One of the first things that helped guide her out of her prison of hearing and sight deprivation was the doll.
Having not a care for it, nor the thought of value of the doll, she smashed it hoping to hurt her teacher. But afterwards, when all was calm, she realized the loss of the doll. That she will never be able to have that doll again.
She realized just what she had done, and in the attempt to hurt her teacher, she ended up causing herself the greater pain.
The tree and beach was a big influence in her actions after, although subtle, she shows a bit more caution to elements and surroundings, even just slightly. You can see it a bit in the train trestle part.
Having been so high up in the tree and no one around when the storm hit is a scary enough thought for me, but to not be able to see or hear what’s happening? The feeling of the rain pelting down and the winding trying to blow her off the tree amplified, the smell of the storm, and the feeling of her grip slowly losing hold?
Or at the beach, of her playing and then suddenly finding out what it’s like to nearly drown! The feeling of the waves pulling you down, of sinking into the depths, the feeling of the oxygen burning to be released only to be replaced with the salty taste of water.
Those are nightmares that are among everyday life, the ones we can’t just wake up from.
Learning to read and be able to communicate through the hand version of typing helped sky rocket the road to leaving that prison.
Being able to learn through reading the raised letters, the feeling on her hands as she read each and every letter through the feeling on her hand. Or being able to communicate faster with the hand version of the alphabet.

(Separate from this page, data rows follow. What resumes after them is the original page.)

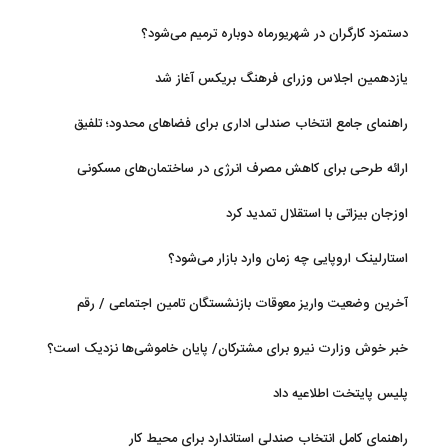
دستمزد کارگران در شهریورماه دوباره ترمیم می‌شود؟
یازدهمین اجلاس وزرای فرهنگ بریکس آغاز شد
راهنمای جامع انتخاب صندلی اداری برای فضاهای محدود؛ تلفیق
ارگونومی و طراحی
ارائه طرحی برای کاهش مصرف انرژی در ساختمان‌های مسکونی
اوزجان بیزاتی با استقلال تمدید کرد
استارلینک اروپایی چه زمان وارد بازار می‌شود؟
آخرین وضعیت واریز معوقات بازنشستگان تامین اجتماعی / رقم
مابه‌التفاوت چقدر است؟
خبر خوش وزارت نیرو برای مشترکان/ پایان خاموشی‌ها نزدیک است؟
پلیس پایتخت اطلاعیه داد
راهنمای کامل انتخاب صندلی استاندارد برای محیط کار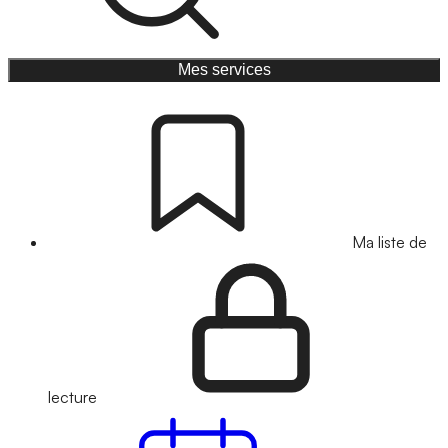
Mes services
Ma liste de
lecture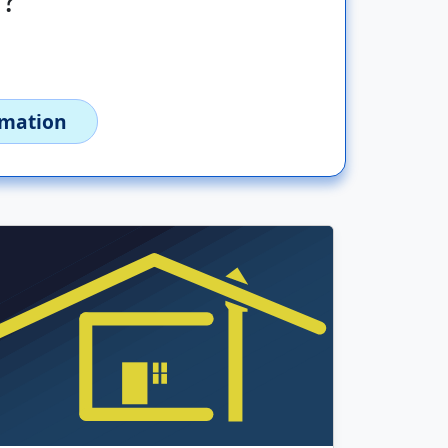
imation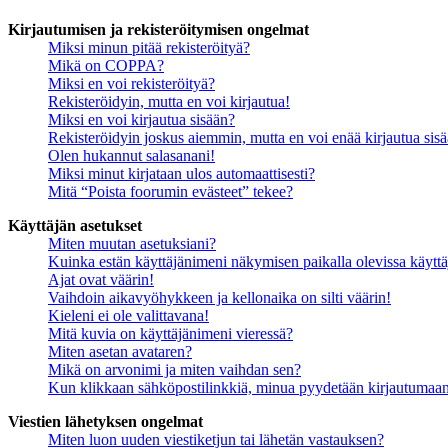
Kirjautumisen ja rekisteröitymisen ongelmat
Miksi minun pitää rekisteröityä?
Mikä on COPPA?
Miksi en voi rekisteröityä?
Rekisteröidyin, mutta en voi kirjautua!
Miksi en voi kirjautua sisään?
Rekisteröidyin joskus aiemmin, mutta en voi enää kirjautua sis
Olen hukannut salasanani!
Miksi minut kirjataan ulos automaattisesti?
Mitä “Poista foorumin evästeet” tekee?
Käyttäjän asetukset
Miten muutan asetuksiani?
Kuinka estän käyttäjänimeni näkymisen paikalla olevissa käyttä
Ajat ovat väärin!
Vaihdoin aikavyöhykkeen ja kellonaika on silti väärin!
Kieleni ei ole valittavana!
Mitä kuvia on käyttäjänimeni vieressä?
Miten asetan avataren?
Mikä on arvonimi ja miten vaihdan sen?
Kun klikkaan sähköpostilinkkiä, minua pyydetään kirjautumaa
Viestien lähetyksen ongelmat
Miten luon uuden viestiketjun tai lähetän vastauksen?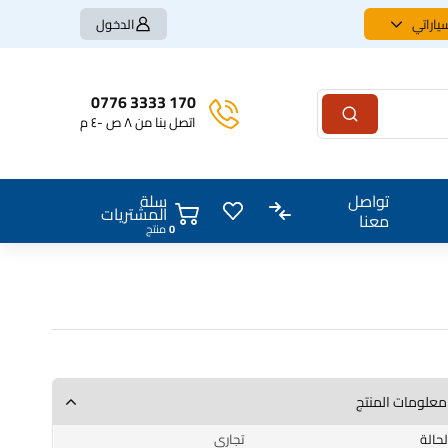
ياراتي
الدخول
170 3333 0776
اتصل بنا من ٨ ص -٤ م
سلة
تواصل
المشتريات
معنا
0
منتج
معلومات المنتج
الحالة
تجاري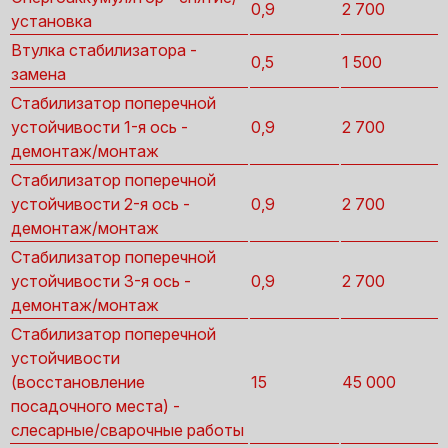
0,9
2 700
установка
Втулка стабилизатора -
0,5
1 500
замена
Стабилизатор поперечной
устойчивости 1-я ось -
0,9
2 700
демонтаж/монтаж
Стабилизатор поперечной
устойчивости 2-я ось -
0,9
2 700
демонтаж/монтаж
Стабилизатор поперечной
устойчивости 3-я ось -
0,9
2 700
демонтаж/монтаж
Стабилизатор поперечной
устойчивости
(восстановление
15
45 000
посадочного места) -
слесарные/сварочные работы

The feeling her friends or loved ones’ hand in hers, quickly telling any and everything.
The trip to Boston helped a lot too. Learning there were more people out there, more people like her. That couldn’t see, or couldn’t hear. Having her world opened up from not just her home town and a few places she had visited, but now knowing just how big the world was. How many were like her and communicated like her.
But the biggest is when her and her teacher, Anne Sullivan, started to bound. When they got a connection the helped Helen want to learn. You get stories here and there, but just knowing they spent so much time together and they became close enough to be family.
But knowing that Helen originally didn’t like the teachings is what makes the connection even deeper, because she changed her mind. She started to want to learn, to read, to communicate and later learn to talk.
Knowing all of that was not just because of Anne Sullivan, but because of the water flowing in that creek that made everything come alive once more.